HARLEM — The Department of Education announced Wednesday that it will not close the middle school at Wadleigh Secondary School for the Performing Arts after several elected officials and celebrities such as Cornel West decried the plan.
Among the vocal critics of the plan was Assemblyman Keith Wright, who compared the city's move to close schools in the neighborhood year after year to Glen Close's character in the classic 1987 thriller "Fatal Attraction."
"When it comes to schools, the Bloomberg Administration is like the woman in 'Fatal Attraction.' You think she died, but she keeps rearing her ugly head. I hope it stops," Wright said of the school closures.
The move came after a raucous joint hearing at Wadleigh on 114th Street and Frederick Douglass Boulevard, held by Community Education Council 3 and the DOE, where politicians, parents, teachers, students and clergy vowed to take whatever steps were necessary to keep the school open. Mayoral hopefuls including Manhattan Borough President Scott Stringer, Comptroller John Liu and Public Advocate Bill de Blasio all spoke out against Wadleigh's closure.
"We made a decision to withdraw our proposals to truncate Wadleigh Secondary school and phase out Knowledge and Power Preparatory Academy VII [in Brooklyn]," Schools Chancellor Dennis Walcott said in a statement. "And so while these two schools continue to struggle, what we learned is that they are also poised to quickly improve."
The principal at Wadleigh will be replaced by Tyee Chin, from Edward R. Murrow HS. He has experience on the middle and high school level.
On Wednesday, elected officials, including Councilwoman Inez Dickens and Assemblymen Wright, praised the decision.
Dickens got a call from Walcott at about 2:30 p.m. where the chancellor said, "You won," she said.
Wadleigh's proposed closing was especially contentious because of the DOE plan for Harlem Success Academy Middle School to move into the building, where two schools are already co-located.
The Eva Moskowitz-run charter school planned to move two grades into the building Wadleigh now shares with two other schools — a move that is still in the works.
"It's almost like they wanted the school to fail. It seemed to me like it was part of a co-location conspiracy," said Wright.
Dickens said she asked Walcott whether the planned co-location could be eliminated, but Walcott said that was still on the table.
"The fight is not over because the issue of co-location. We are concerned about a third school going there," said Dickens.
Chief Academic Officer, Shael Polakow-Suransky told Wadleigh supporters last month that the school was being closed due to its performance.

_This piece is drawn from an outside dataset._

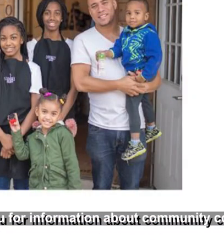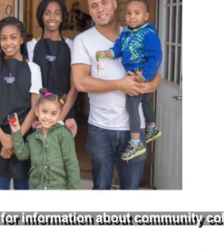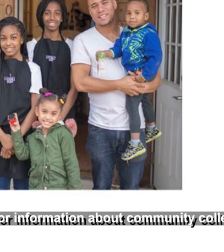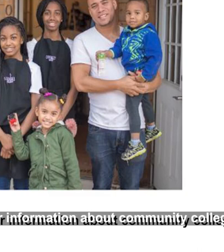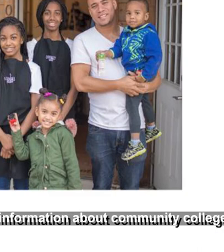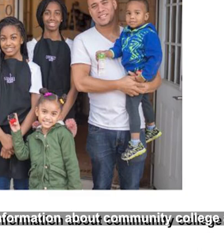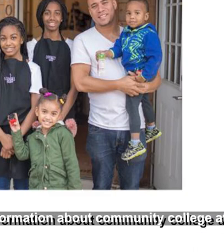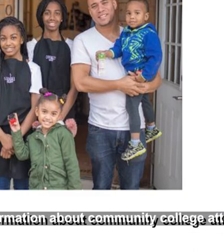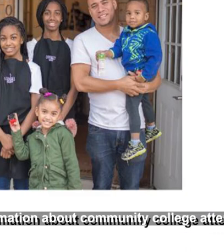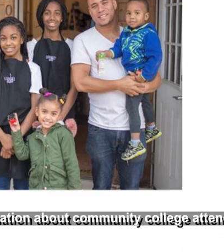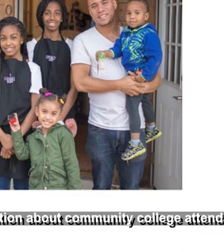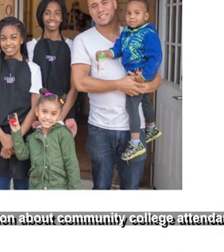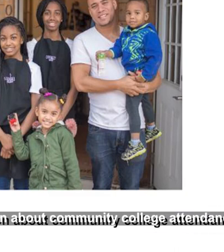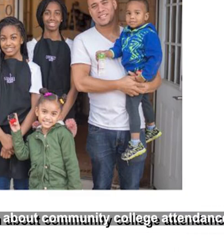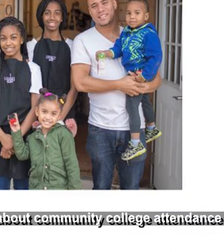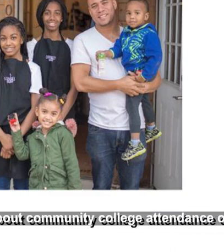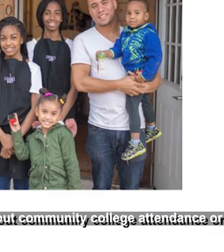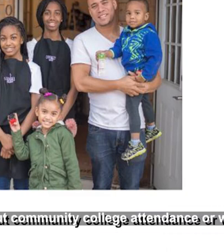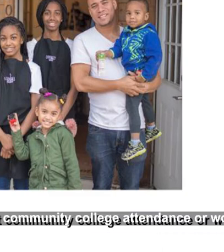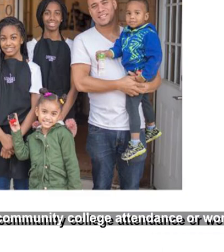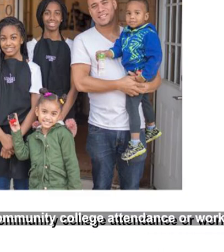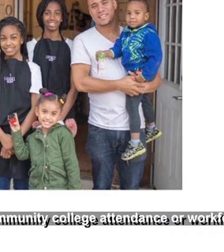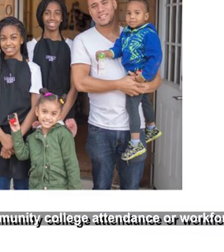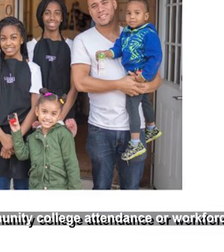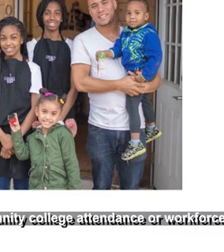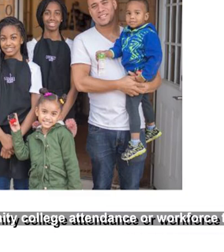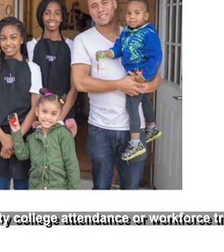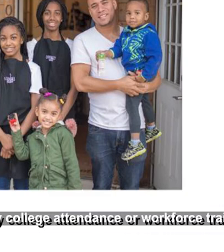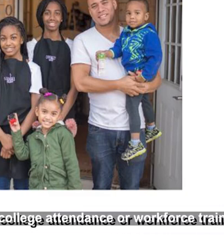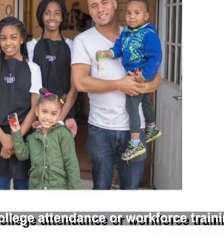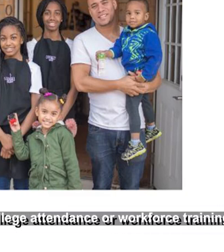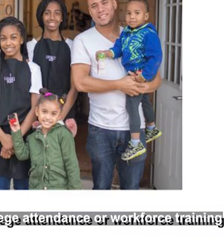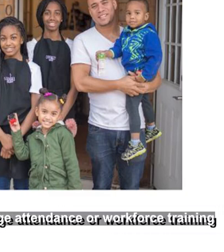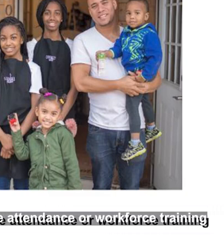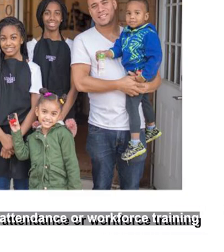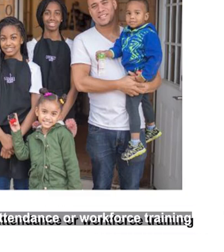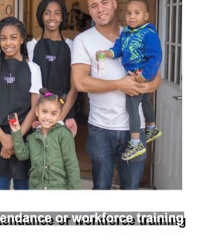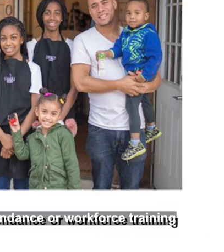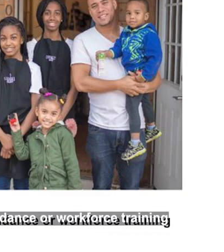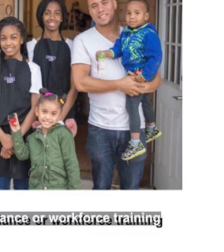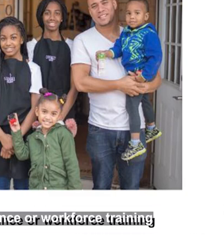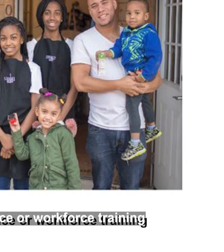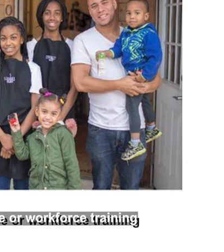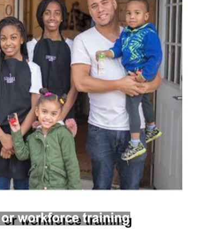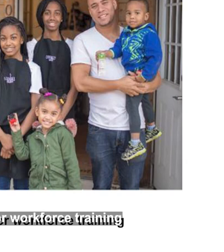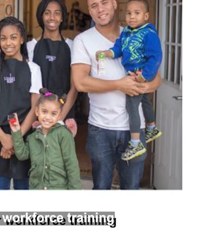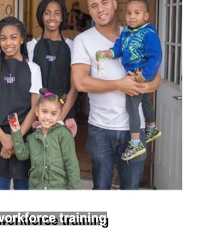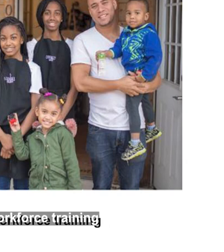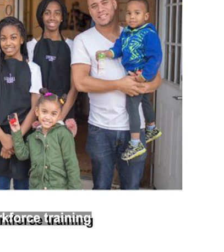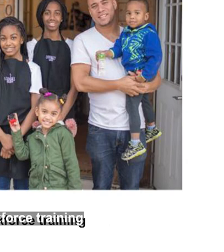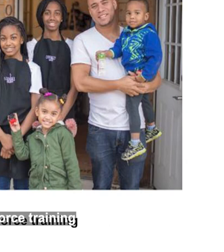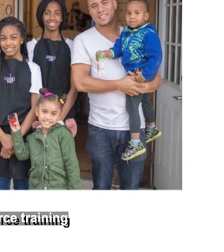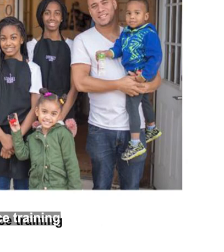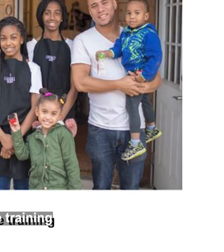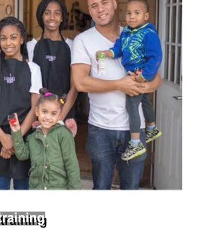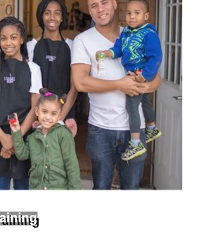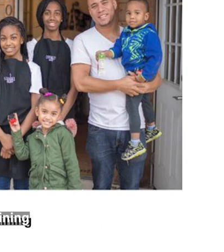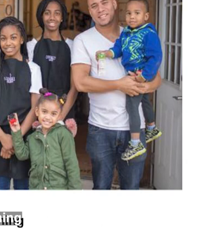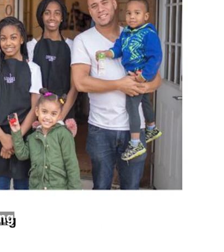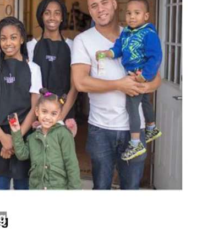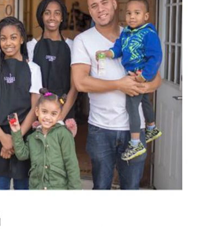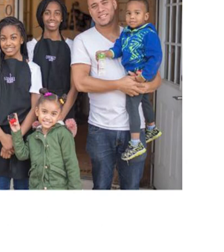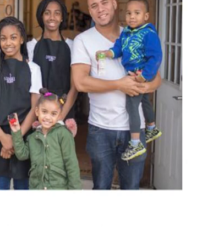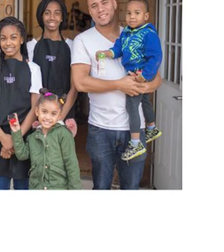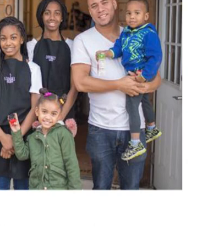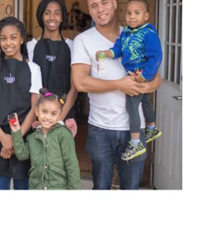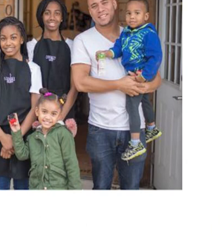a business and I actually met her, believe it or not, at a farmer's market. She was selling, you know, under a canopy and was selling her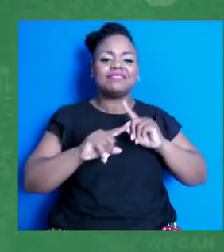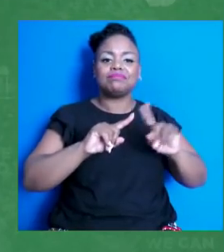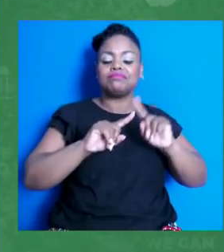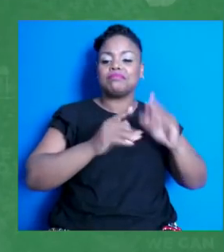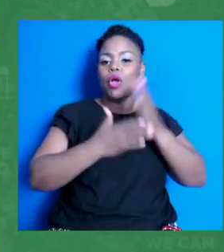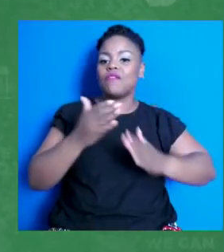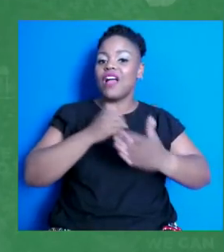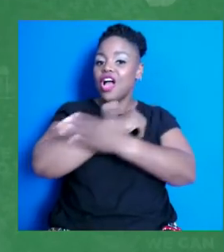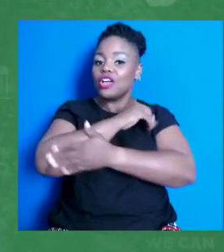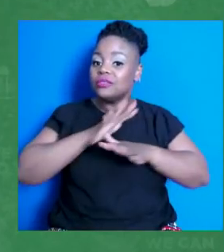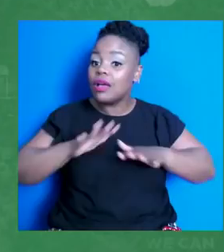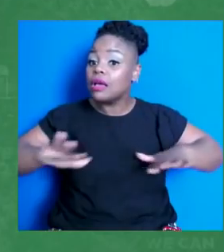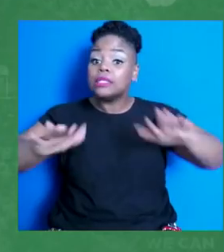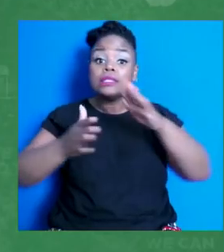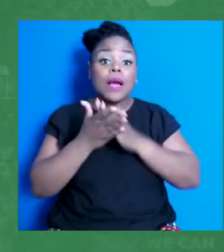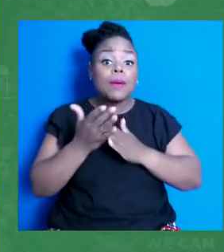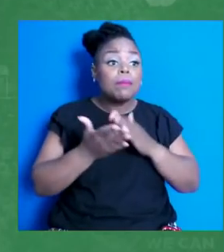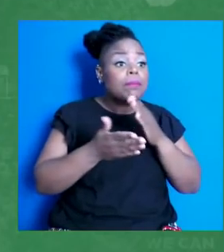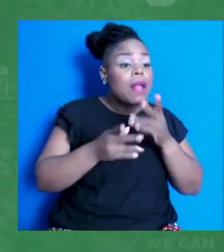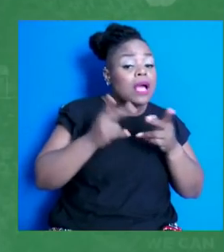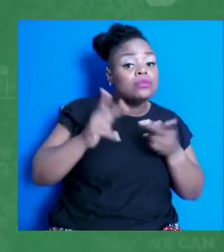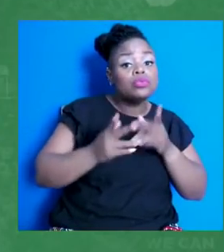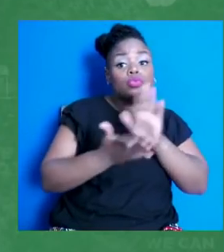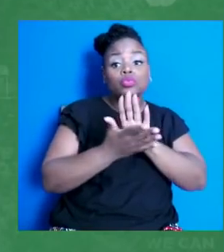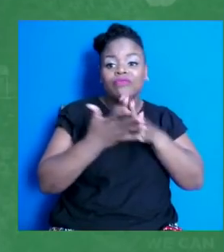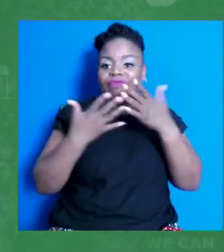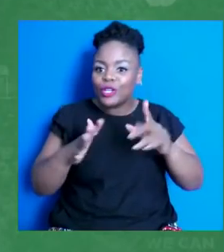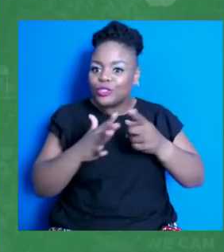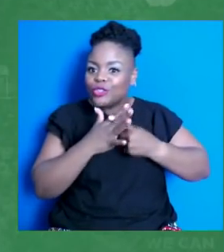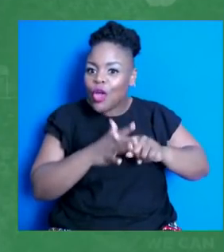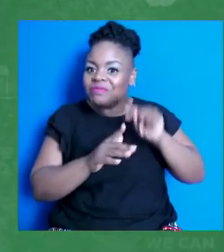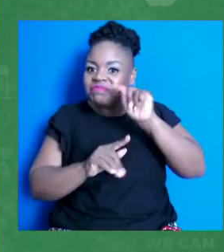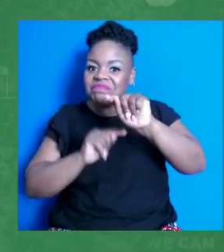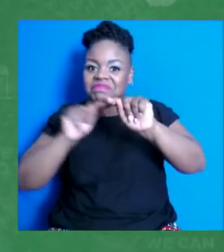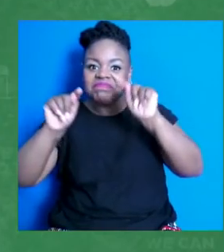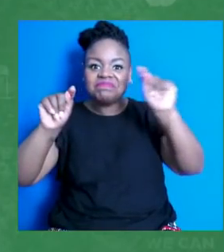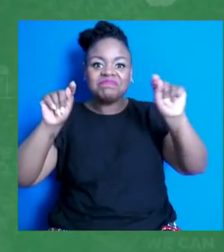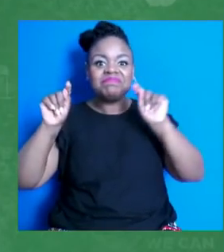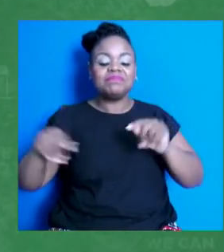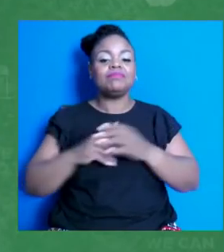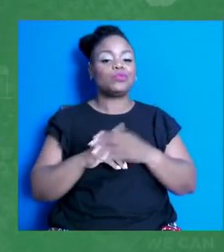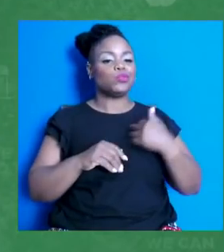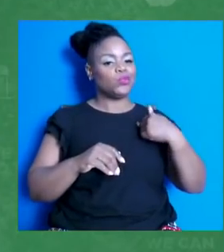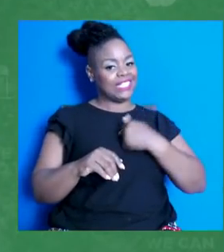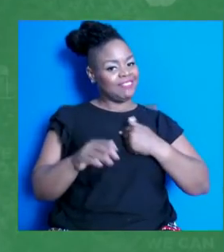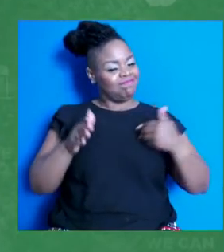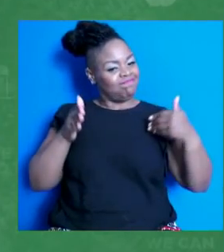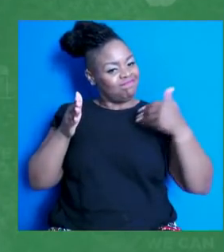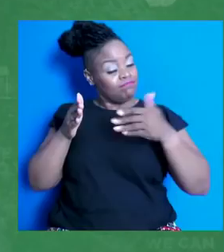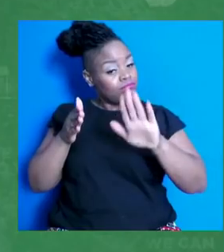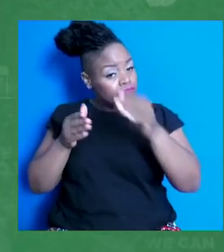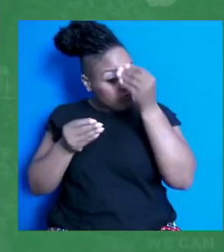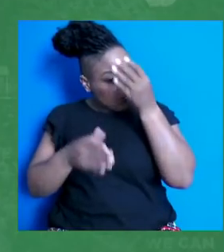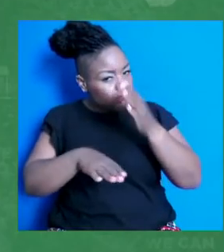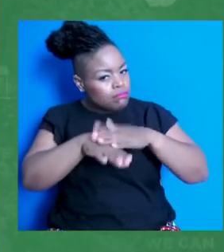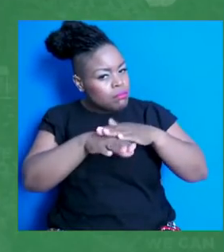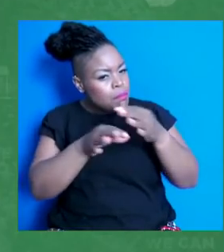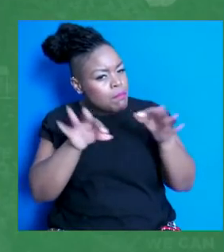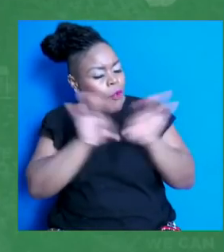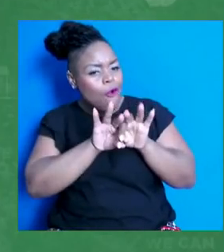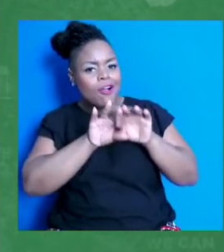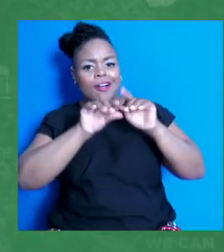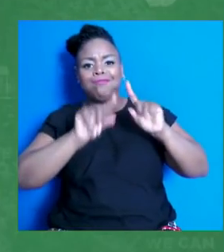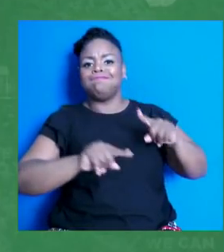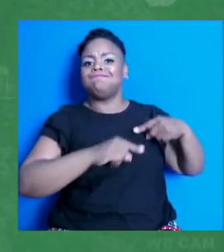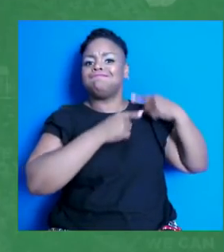As we get closer to that time, it's more important than ever to get vaccinated against COVID-19. We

There are only 86 students in grades 6 to 8. Only 16 percent are at or above their grade level in English and only 26 percent in math. Attendance at the school, too, ranks in the bottom 1 percent of all city middle schools, he said.
"There are real concerns about what's happening in Wadleigh Middle School," Polakow-Suransky said at the joint hearing.
School officials said they believed Wadleigh could be turned around because of its small enrollment. There were only 86 students at the middle school versus 441 for the high school.
Wright said he is currently circulating a draft of a bill that would remove mayoral control of the schools, specifically because of the situation happening at schools like Wadleigh.
"I'm sure there will be more sponsors than people think," he said.